China's population declines for 2nd year with record low birth rate

China's population fell for the second consecutive year in 2023, driven by a record low birth rate and a surge in COVID-19 deaths following the end of strict lockdowns.

Publication: 17.01.2024 - 11:38
China's population declines for 2nd year with record low birth rate
Abone Ol google-news

The National Bureau of Statistics reported a 0.15% decrease, with the total population dropping by 2.08 million to 1.409 billion. This decline surpassed the 850,000 decrease in 2022, the first since the Great Famine of the Mao Zedong era in 1961.

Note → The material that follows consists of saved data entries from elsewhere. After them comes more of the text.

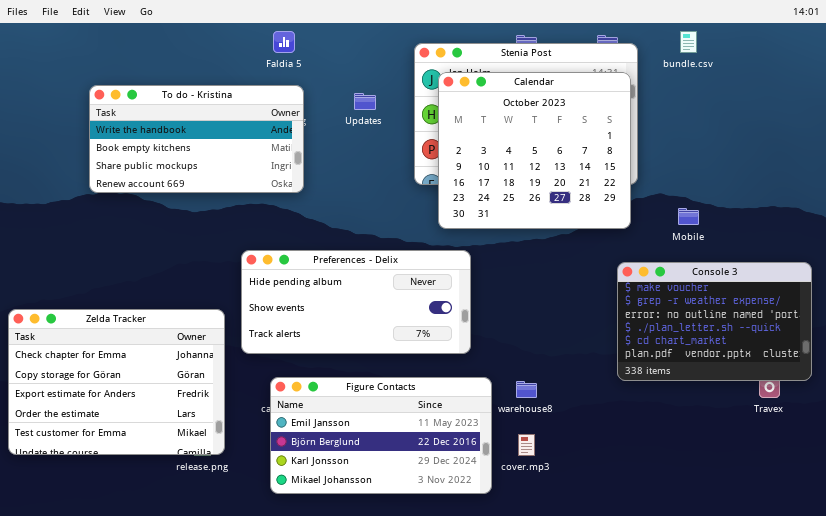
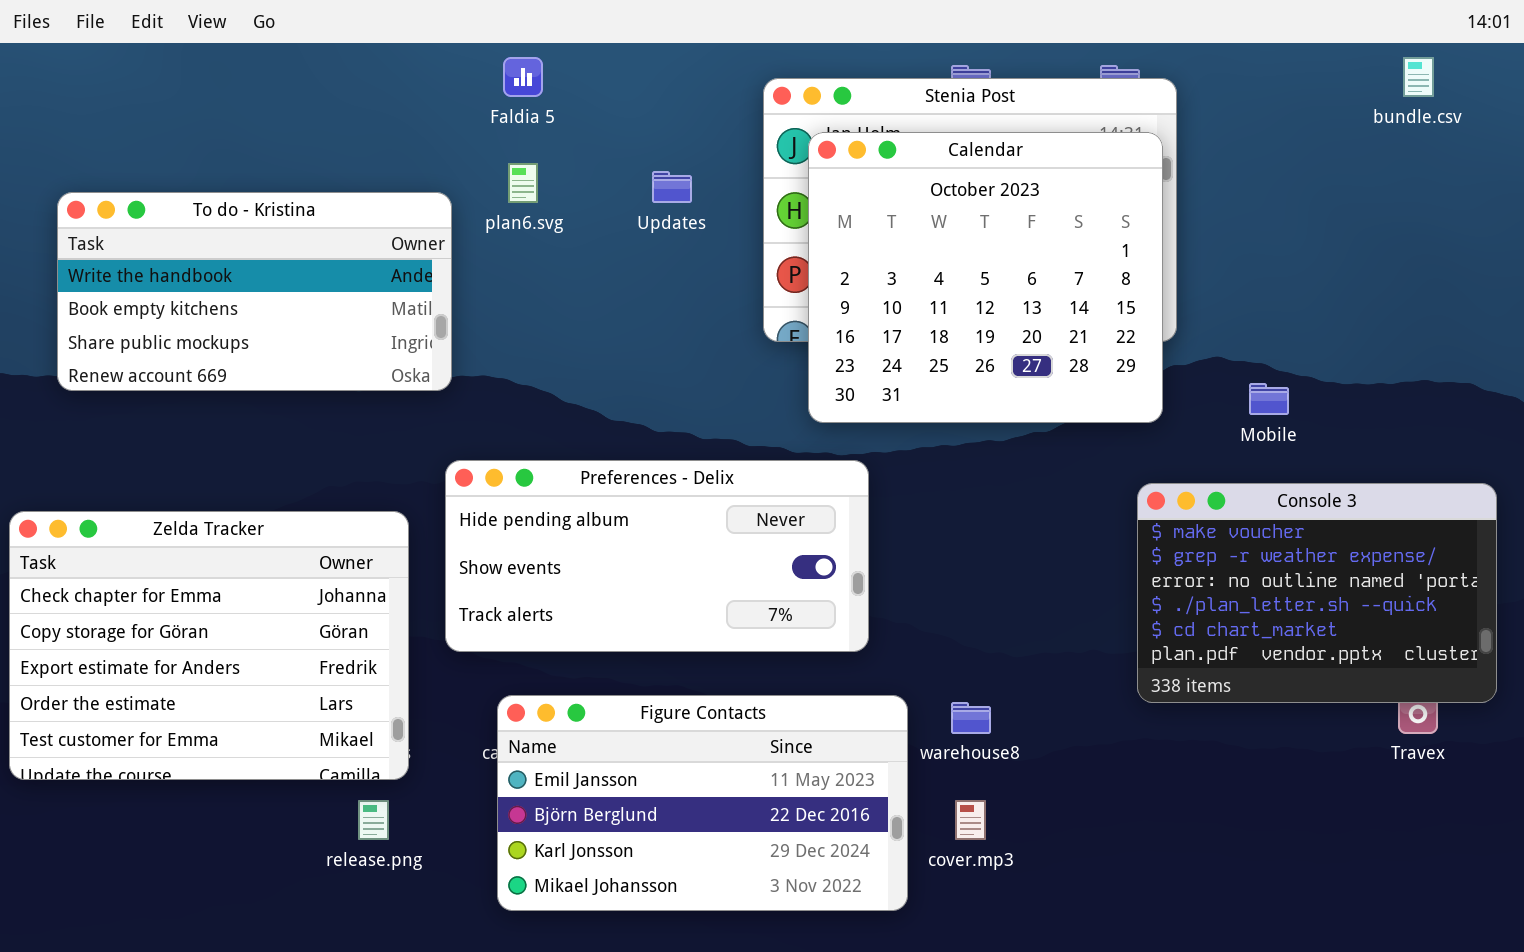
bundle.csv: [680,31,697,53] -> [1403,57,1434,97], moved
To do - Kristina: [89,85,304,193] -> [57,192,452,391], moved
Zelda Tracker: [8,309,225,455] -> [9,511,409,780], moved

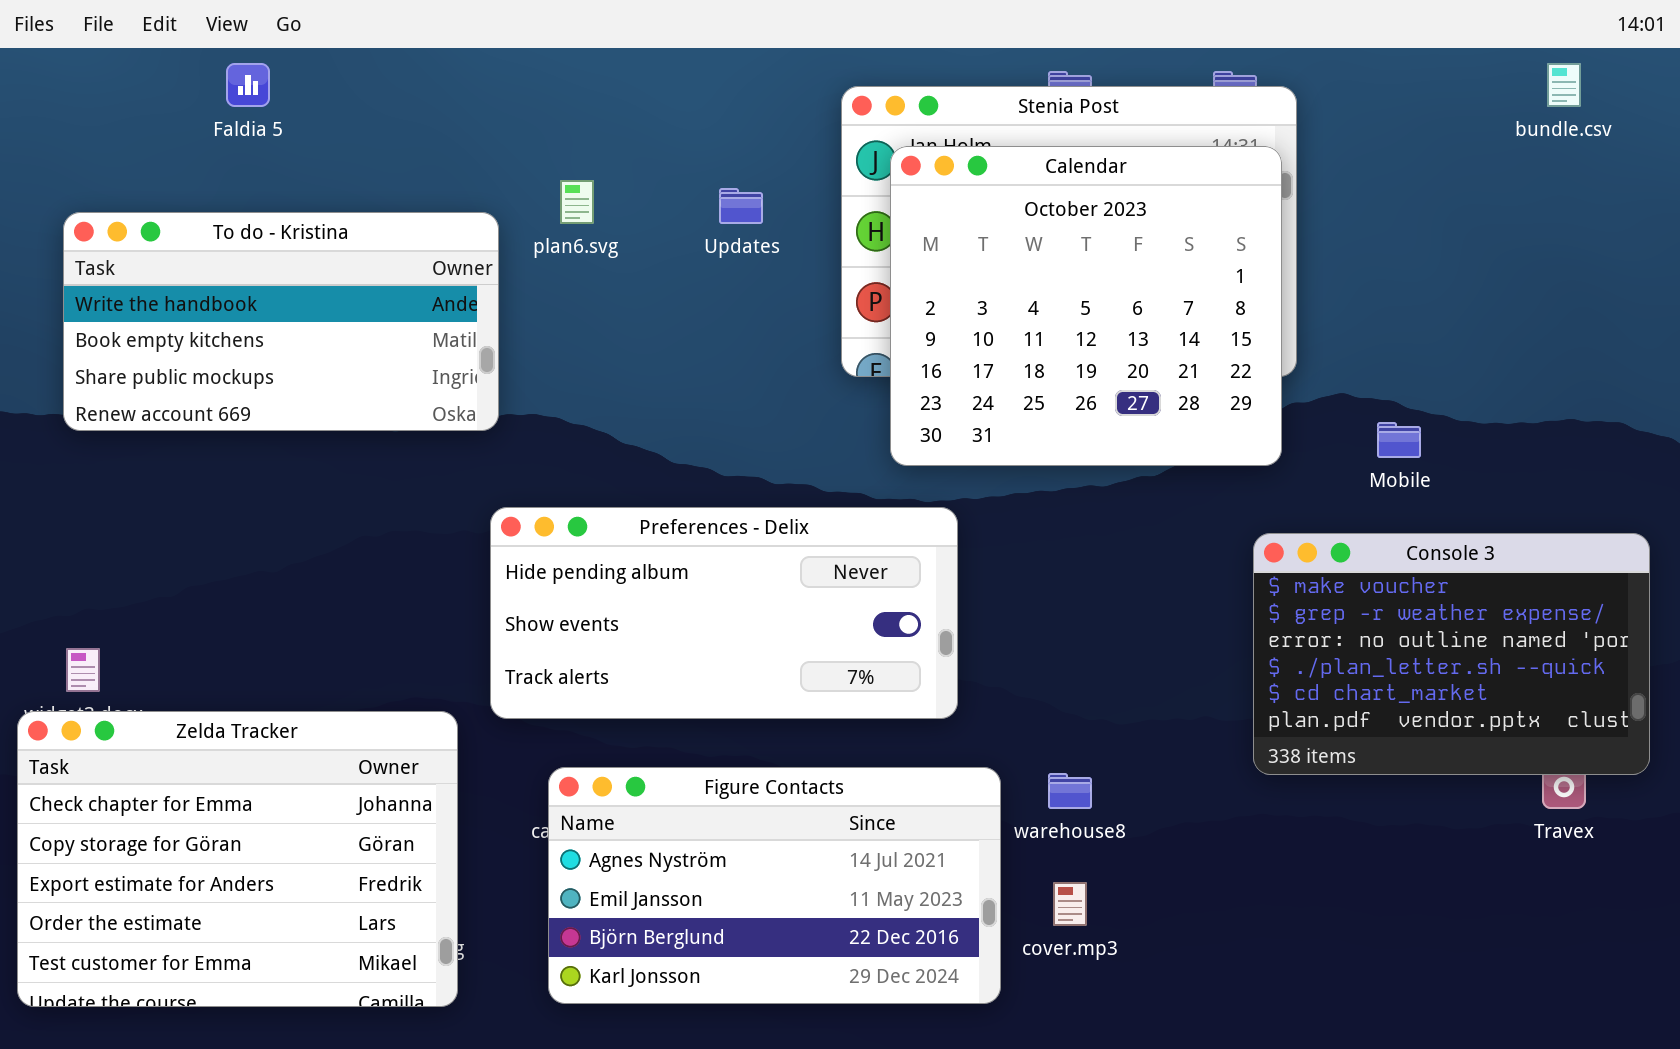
Faldia 5: [503,57,543,97] -> [226,63,270,107], moved
Zelda Tracker: [9,511,409,780] -> [17,711,458,1007], moved
Figure Contacts: [497,695,908,911] -> [548,767,1001,1004], scrolled up 1 row

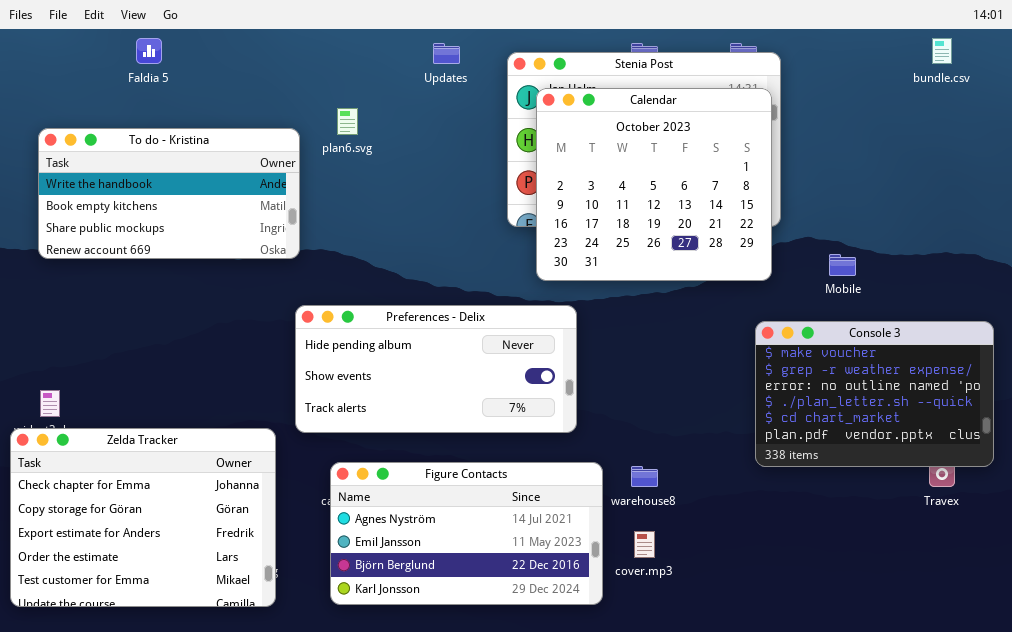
Updates: [719,188,763,224] -> [433,43,460,64], moved

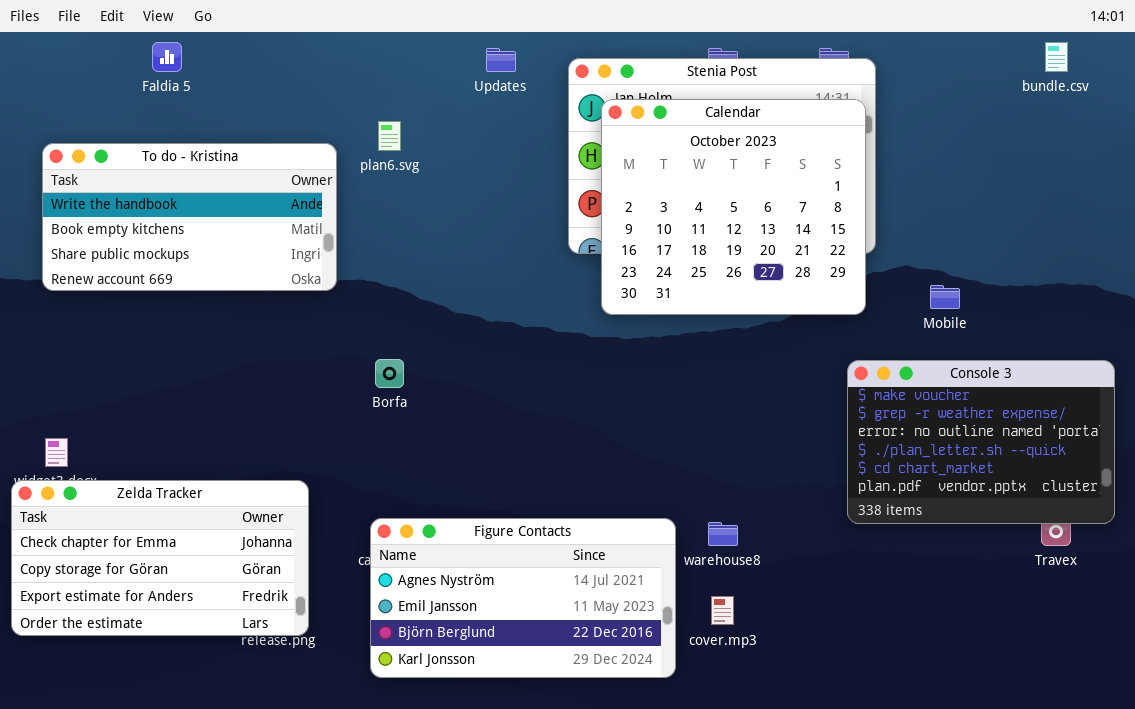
Preferences - Delix: [295,305,577,433] -> none, closed
Zelda Tracker: [10,428,276,607] -> [11,480,309,636], resized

A dramatic COVID-19 surge early last year followed three years of tight screening and quarantine measures. Total deaths in 2023 rose 6.6% to 11.1 million, the highest death rate since 1974 during the Cultural Revolution. New births decreased by 5.7% to 9.02 million, with a record low birth rate of 6.39 births per 1,000 people.

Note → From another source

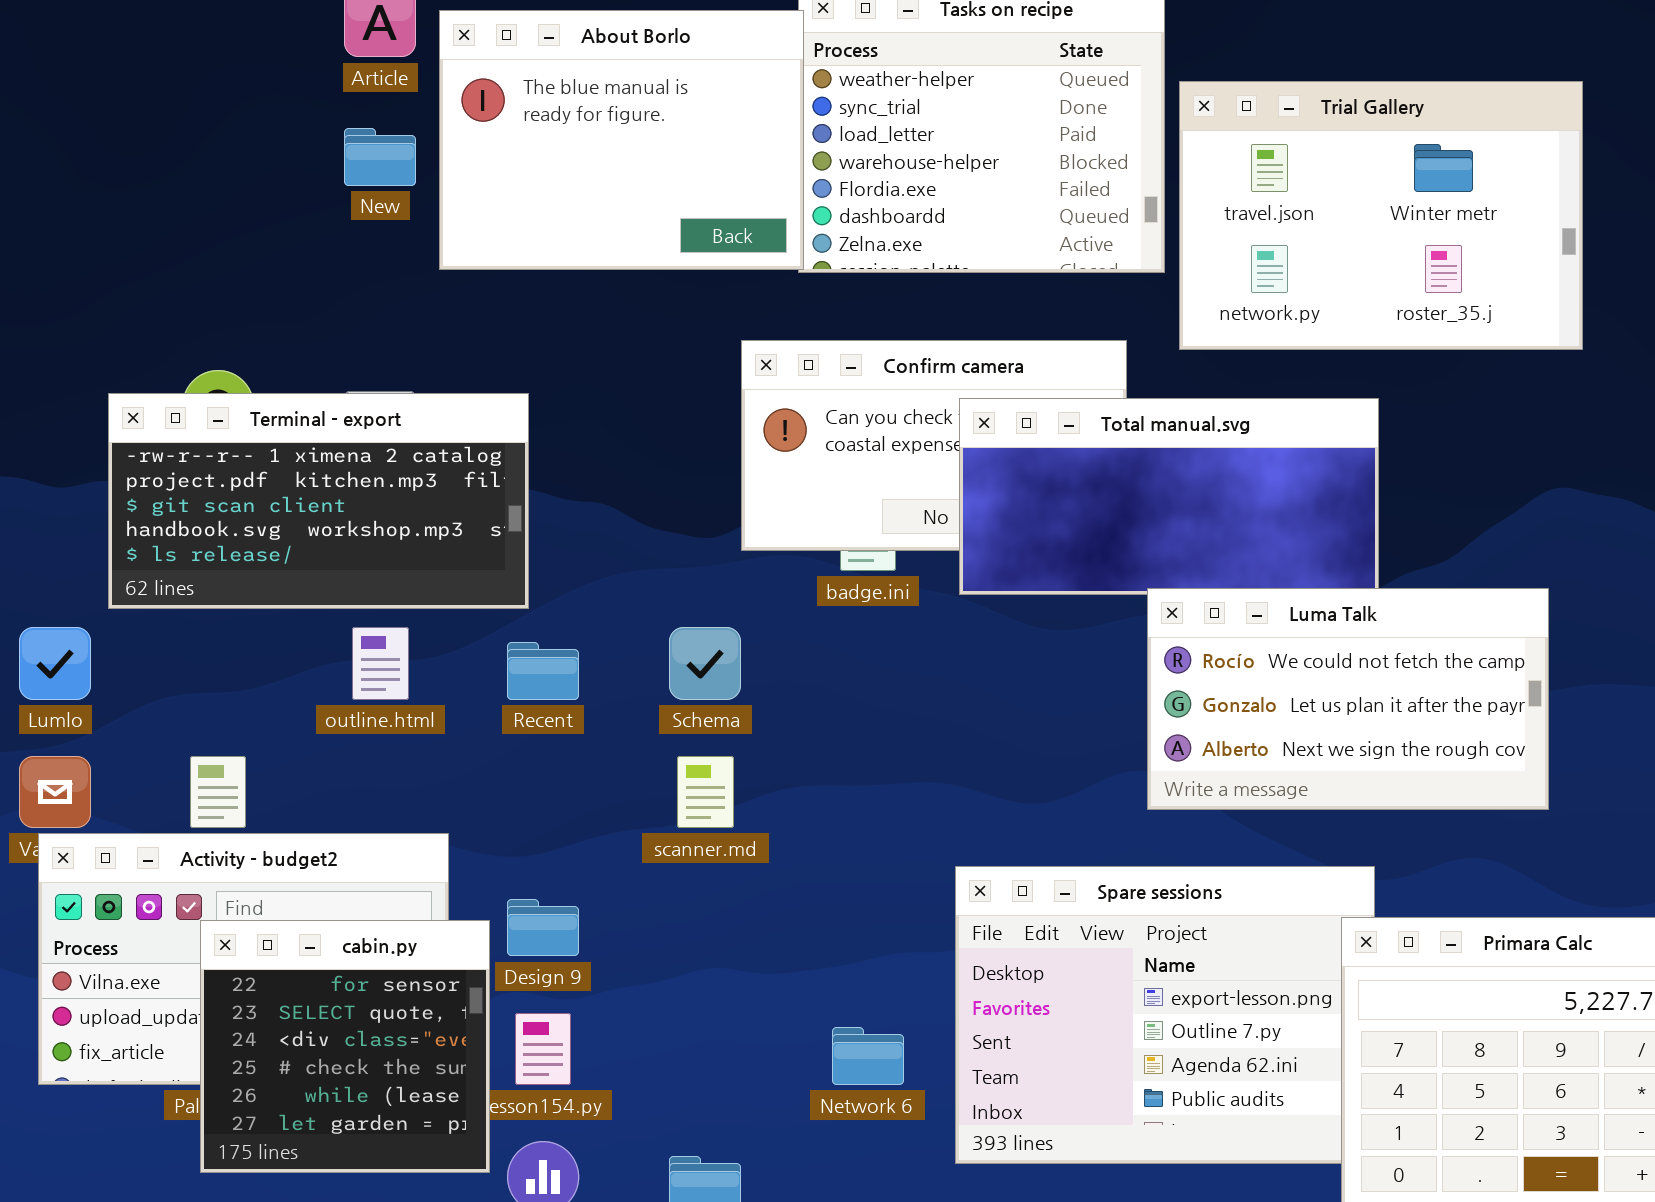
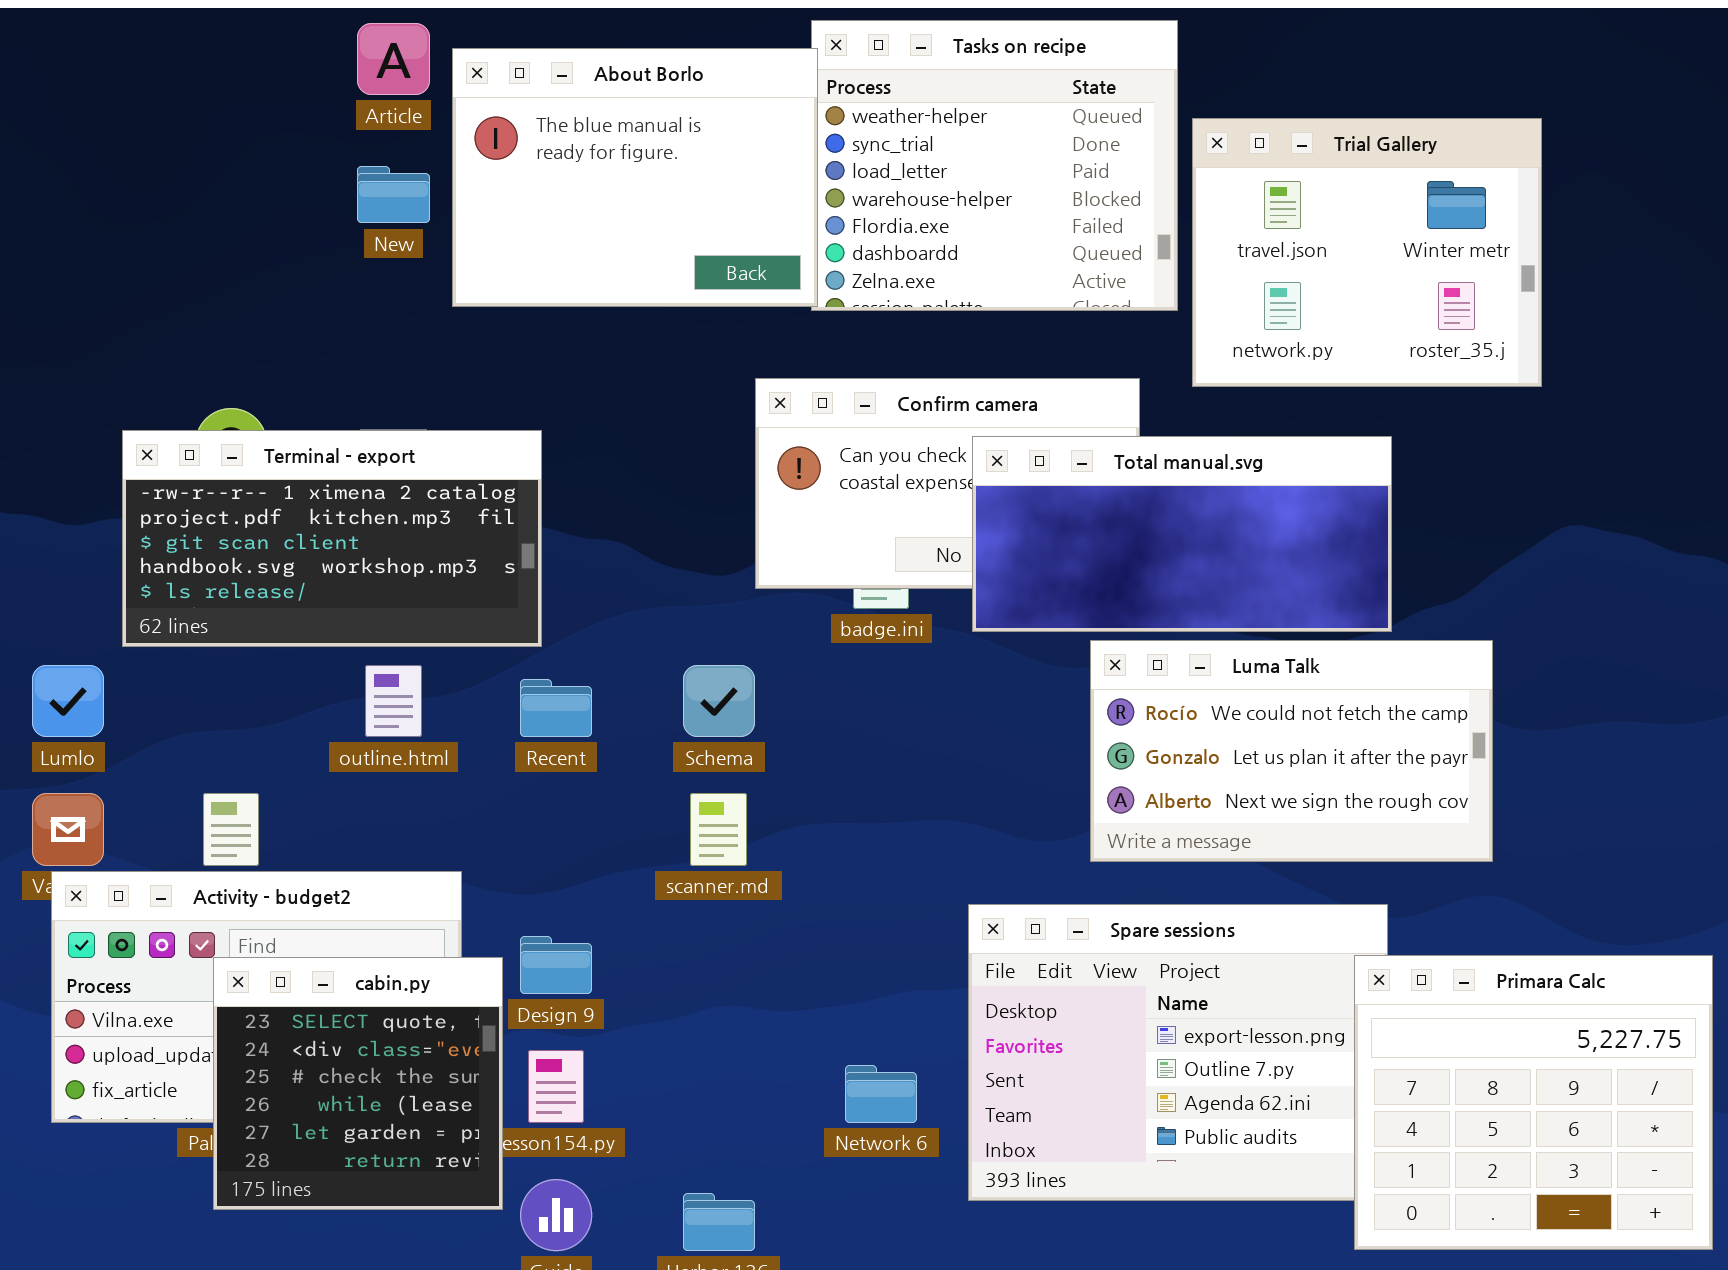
Trial Gallery: [1179,81,1583,350] -> [1192,118,1542,387], resized
Luma Talk: [1147,588,1549,810] -> [1090,640,1493,862], moved
cabin.py: [200,920,490,1173] -> [213,957,503,1210], scrolled down 1 row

The one-child policy, in effect from 1980 to 2015, and rapid urbanization have led to a long-term decline in births. Urban living, where raising children is more costly, has deterred many from starting families. Japan and South Korea faced similar trends, with birth rates of 6.3 and 4.9 per 1,000 people, respectively, in 2022.

University of Michigan demographer Zhou Yun noted that reversing fertility decline in low-fertility countries is often challenging. In China, record-high youth unemployment, falling wages for many white-collar workers, and a deepening crisis in the property sector have further dampened the desire for having children.

These developments raise concerns about China's economic growth prospects, as fewer workers and consumers and the rising costs of elderly care strain local governments. India surpassed China as the world's most populous nation last year, according to the United Nations. This shift has sparked discussions about relocating some China-based supply chains, especially amidst rising geopolitical tensions between Beijing and Washington.

U.N. experts predict China's population will shrink by 109 million by 2050, a more than threefold increase from the 2019 forecast. In 2023, about 21.1% of China's population was aged 60 and over, up from 2022. The retirement-age population is expected to exceed 400 million by 2035.

The state-run Chinese Academy of Sciences predicts the pension system could run out of money by 2035. Zhu Guoping, a 57-year-old farmer, expressed concerns about his meager savings and the insufficiency of his future pension.

To encourage childbirth, local governments have introduced various incentives, including tax deductions, extended maternity leave, and housing subsidies. However, implementation has been slow due to funding shortages and local government disinterest. A Beijing policy institute has called for a unified nationwide family subsidy scheme.

Beijing resident Wang Weidong commented that he and his wife are hesitant to have a second child, citing that incentives alone are not enough to reverse the declining birth trend. He pointed out that the high costs of childcare and education, along with job market uncertainties, are major deterrents. Additionally, gender discrimination and traditional expectations for women to assume caretaking roles exacerbate the issue.

President Xi Jinping emphasized the importance of cultivating a new culture of marriage and childbearing linked to national development. Despite these efforts, the trend of declining births poses significant challenges for China's long-term economic and social stability.